By Daniel Döderlein
Right before I graduated high school, at the age of 17, I started my first proper company. I set up the first accredited .no domain name sales agency in Norway. This was in the very early internet days – 1997 to 1998.
Leading up to this I had made a few websites. I’d browsed The Globe and other entry point portals to the world wide web from a computer at the library. I had a firm belief in the concept of the internet. But no one close to me really understood what I was doing. The pages I made had no visitors according to the gif counter. Despite this, I believed that the internet was going to be really important. As my first official entrepreneurial foray, I made plenty of mistakes but I did enough things right that it actually became quite a profitable business.
We sold business solutions – domain names, providing email and web hosting and web development. Back in those days there was no cloud so we actually had one of the first dedicated global access 2-megabit internet connections. This, alongside a whole c-net, routed to our office building. I was 18 at this time and I felt like I was sitting on top of the whole internet. They were fun days.
As a serial entrepreneur today with more experience, it’s really clear to me where I messed up. We never went bankrupt but I had a very sustainable domain and webhosting business. I ended up having to chop it up and sell it for scrap. Why?
In 1999, the internet was slowly becoming a thing in Norway. While Norwegian businesses wanted domains, email and a simple website, the U.S was well on their way towards the burst of the .com bubble. I was well aware of the international development and believed that there would be such a need in Norway as well. A need for the more widely used, consumer oriented internet, with portals and free services financed with advertising.
Since I felt like I was riding on the top of the internet – with the unlimited bandwidth and server capacity we had in our rack at the office, I started to use my competence and time making portals and services.
We made news portals, a gadget test and review site, a free email service, all kinds of funny and interesting and quite popular things that worked very early on.
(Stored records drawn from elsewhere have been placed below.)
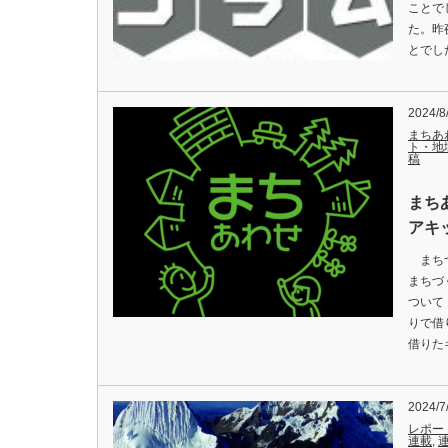
ことで
た。昨
とでし
2024/8
まちあ
ト・地
稿
まち
アキ
まちづ
まちづ
ついて
りで借
借りた
2024/7
レポー
連載
,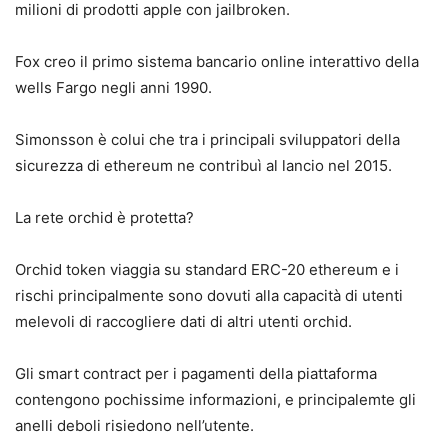
milioni di prodotti apple con jailbroken.
Fox creo il primo sistema bancario online interattivo della
wells Fargo negli anni 1990.
Simonsson è colui che tra i principali sviluppatori della
sicurezza di ethereum ne contribuì al lancio nel 2015.
La rete orchid è protetta?
Orchid token viaggia su standard ERC-20 ethereum e i
rischi principalmente sono dovuti alla capacità di utenti
melevoli di raccogliere dati di altri utenti orchid.
Gli smart contract per i pagamenti della piattaforma
contengono pochissime informazioni, e principalemte gli
anelli deboli risiedono nell’utente.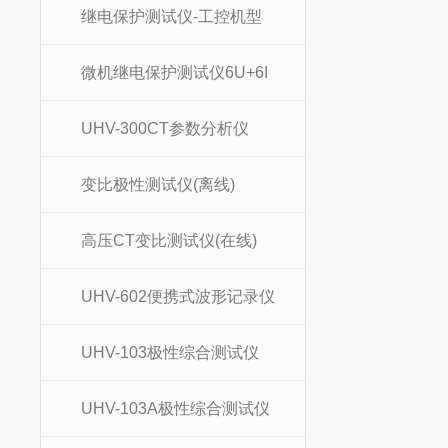
继电保护测试仪-工控机型
微机继电保护测试仪6U+6I
UHV-300CT参数分析仪
变比极性测试仪(离线)
高压CT变比测试仪(在线)
UHV-602便携式波形记录仪
UHV-103极性综合测试仪
UHV-103A极性综合测试仪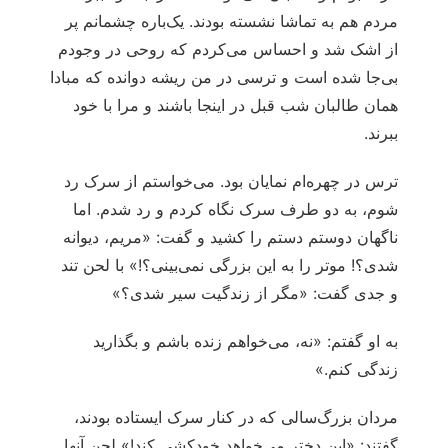
مردم هم به تماشا نشسته بودند. یک‌باره چشمانم پر
از اشک شد و احساس می‌کردم که روحی در وجودم
بی‌جا شده است و ترسی در من ریشه دوانده که مبادا
همان طالبان شب قبل در اینجا باشند و مرا با خود
ببرند.
ترس در چهره‌ام نمایان بود. می‌خواستم از سرک رد
شوم، به دو طرف سرک نگاه کردم و رد شدم. اما
ناگهان دوستم دستم را کشید و گفت: «مریم، دیوانه
شدی؟! موتر را به این بزرگی نمی‌بینی؟!» با لحن تند
و جدی گفت: «مگر از زندگیت سیر شدی؟»
به او گفتم: «نه، می‌خواهم زنده باشم و بگذارید
زندگی کنم.»
مردان بزرگ‌سالی که در کنار سرک ایستاده بودند،
گفتند: «این دختر می‌خواهد خودکشی کند!» لحن آنها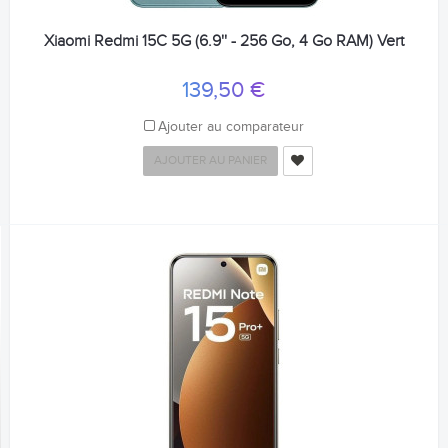
Xiaomi Redmi 15C 5G (6.9'' - 256 Go, 4 Go RAM) Vert
139,50 €
Ajouter au comparateur
AJOUTER AU PANIER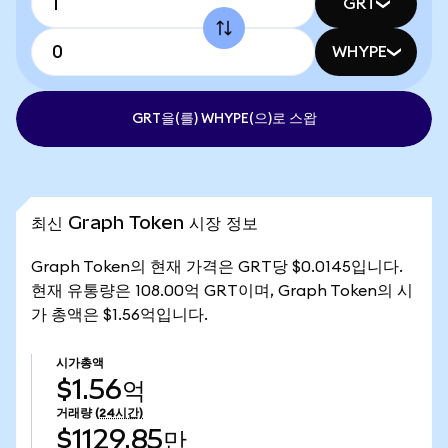
GRT
WHYPE
GRT을(를) WHYPE(으)로 스왑
최신 Graph Token 시장 정보
Graph Token의 현재 가격은 GRT당 $0.0145입니다.
현재 유통량은 108.00억 GRT이며, Graph Token의 시
가 총액은 $1.56억입니다.
시가총액
$1.56억
거래량
(24시간)
$1129.85만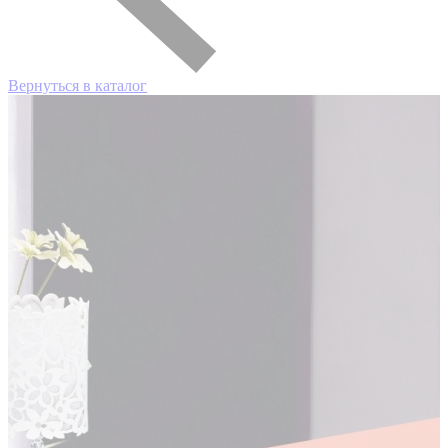
Вернуться в каталог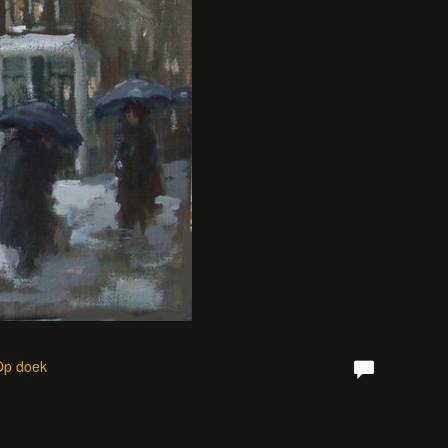
 Op doek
This was when you could sell internet traffic – ad impressions – for silly amounts. We even made a browser based desktop, so that you could store and edit your documents from any browser. At that time it was a novel concept that you today take for granted. The valuation of the ideas from the deals made mainly in the U.S. was mind boggling. It made us innovate, sure. But we did so in an environment that wasn’t ready to adopt or pay at the same rate as in the home of the internet.
I was almost certain I would become a millionaire, though in Norwegian kroner, not in dollars. But when the bubble burst and our talks with some U.S tech and internet companies just went dead, I realised that I should have kept my focus on the business services. It was also innovative, new and in demand, but it was a steady, simple and recurring revenue business. As my portal and service venture died out in value from the .com bubble bursting, I found myself having an outdated, pricey and not very competitive hosting business. So, I chopped it up, sold the pieces to competitors and did some soul searching.
I concluded that focus is one important element of the entrepreneurial playbook for success.
Keeping focus on building the business to its utmost potential and steering clear of distractions is one thing and I still point to that as the key learning from my experience.
But there are a few other more hidden learnings here as well. Being attracted to an opportunity and identifying problems or needs and addressing them is a good thing. But you may need to partner with others to do it right. Keep your one business going while you invest to create something new. Doing it all “alone” in one business is risky.